On Oct. 16, 2018, the U.S. Securities and Exchange Commission (SEC) released a report stating that insufficient prevention of cyberfraud may violate internal accounting control provisions of the Securities Exchange Act of 1934. This report summarizes the SEC’s investigation of nine issuers that lost millions of dollars due to cyberfraud. The report reminded companies of their control requirements and left open the potential for enforcement actions.
Wire-transfer fraud attacks have existed for decades, but incidents have increased significantly over the past few years and methods have become more sophisticated. Business email compromise and social engineering attacks fall under this umbrella, with attackers constantly developing new attack techniques to optimize their return on investment. These attacks have risen 87 percent year-over-year, and while most potential attacks are thwarted, it only takes one key individual to fall victim to an attack to result in significant financial impact.

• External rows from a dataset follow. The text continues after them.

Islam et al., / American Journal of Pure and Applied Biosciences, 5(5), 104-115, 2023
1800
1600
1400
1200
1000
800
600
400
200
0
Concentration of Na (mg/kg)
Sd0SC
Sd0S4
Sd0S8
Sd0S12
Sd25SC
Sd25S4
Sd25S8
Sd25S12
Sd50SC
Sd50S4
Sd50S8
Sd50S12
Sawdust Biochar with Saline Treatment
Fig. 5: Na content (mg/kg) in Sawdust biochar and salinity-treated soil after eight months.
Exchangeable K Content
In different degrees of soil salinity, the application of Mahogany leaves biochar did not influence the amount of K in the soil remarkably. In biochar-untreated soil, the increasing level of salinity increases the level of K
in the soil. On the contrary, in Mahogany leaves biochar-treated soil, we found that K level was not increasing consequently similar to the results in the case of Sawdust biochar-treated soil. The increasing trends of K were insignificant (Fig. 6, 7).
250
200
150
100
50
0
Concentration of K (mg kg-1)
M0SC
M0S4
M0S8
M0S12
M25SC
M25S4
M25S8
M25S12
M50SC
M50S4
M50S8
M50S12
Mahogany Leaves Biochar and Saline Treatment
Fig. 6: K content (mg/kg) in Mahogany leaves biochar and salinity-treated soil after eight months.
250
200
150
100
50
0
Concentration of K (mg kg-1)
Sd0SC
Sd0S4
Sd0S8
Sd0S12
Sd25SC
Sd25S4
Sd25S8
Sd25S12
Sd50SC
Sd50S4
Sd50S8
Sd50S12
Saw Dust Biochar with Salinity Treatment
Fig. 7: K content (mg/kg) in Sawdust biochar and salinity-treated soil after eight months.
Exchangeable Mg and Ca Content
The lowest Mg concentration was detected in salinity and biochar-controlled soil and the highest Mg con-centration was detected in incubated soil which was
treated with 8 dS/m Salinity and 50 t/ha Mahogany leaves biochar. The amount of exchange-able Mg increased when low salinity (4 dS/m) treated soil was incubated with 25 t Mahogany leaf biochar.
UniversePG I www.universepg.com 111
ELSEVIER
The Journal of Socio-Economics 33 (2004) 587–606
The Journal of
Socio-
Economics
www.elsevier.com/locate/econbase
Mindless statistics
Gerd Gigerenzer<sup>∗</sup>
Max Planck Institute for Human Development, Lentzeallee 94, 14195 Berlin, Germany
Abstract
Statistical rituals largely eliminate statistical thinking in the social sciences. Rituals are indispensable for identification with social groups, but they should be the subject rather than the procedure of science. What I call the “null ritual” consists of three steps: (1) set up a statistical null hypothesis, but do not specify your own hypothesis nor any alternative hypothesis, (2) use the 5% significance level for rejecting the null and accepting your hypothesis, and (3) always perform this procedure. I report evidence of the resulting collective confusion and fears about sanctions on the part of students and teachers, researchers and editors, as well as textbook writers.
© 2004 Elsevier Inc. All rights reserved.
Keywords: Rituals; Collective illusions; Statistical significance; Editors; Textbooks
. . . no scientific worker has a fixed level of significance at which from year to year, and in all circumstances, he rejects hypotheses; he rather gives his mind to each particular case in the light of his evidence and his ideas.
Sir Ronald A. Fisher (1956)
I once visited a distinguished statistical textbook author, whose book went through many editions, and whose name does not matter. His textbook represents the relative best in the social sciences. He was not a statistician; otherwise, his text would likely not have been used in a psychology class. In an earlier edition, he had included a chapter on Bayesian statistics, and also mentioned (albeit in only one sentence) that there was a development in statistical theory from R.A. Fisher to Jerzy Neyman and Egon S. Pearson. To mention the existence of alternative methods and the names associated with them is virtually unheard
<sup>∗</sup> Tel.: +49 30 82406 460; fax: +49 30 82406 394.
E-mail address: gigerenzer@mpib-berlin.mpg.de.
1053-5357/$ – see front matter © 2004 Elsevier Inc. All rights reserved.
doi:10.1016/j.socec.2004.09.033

While the SEC has not issued specific guidance on what companies should do, it would be prudent to implement a proactive framework to help prevent and detect cyberfraud. This framework includes several key facets, including:
- Monitoring email activity to identify suspicious activity
- Enabling multifactor authentication to minimize compromises
- Providing recurring security training
- Performing regular phishing tests
- Flagging all emails from outside domains as “external”
- Implementing a strong password policy
- Actively monitoring email logs
Staying aware of the threats to the company, from social engineering attacks and other external sources, can ultimately mitigate potential reputational harm, financial loss and enforcement actions.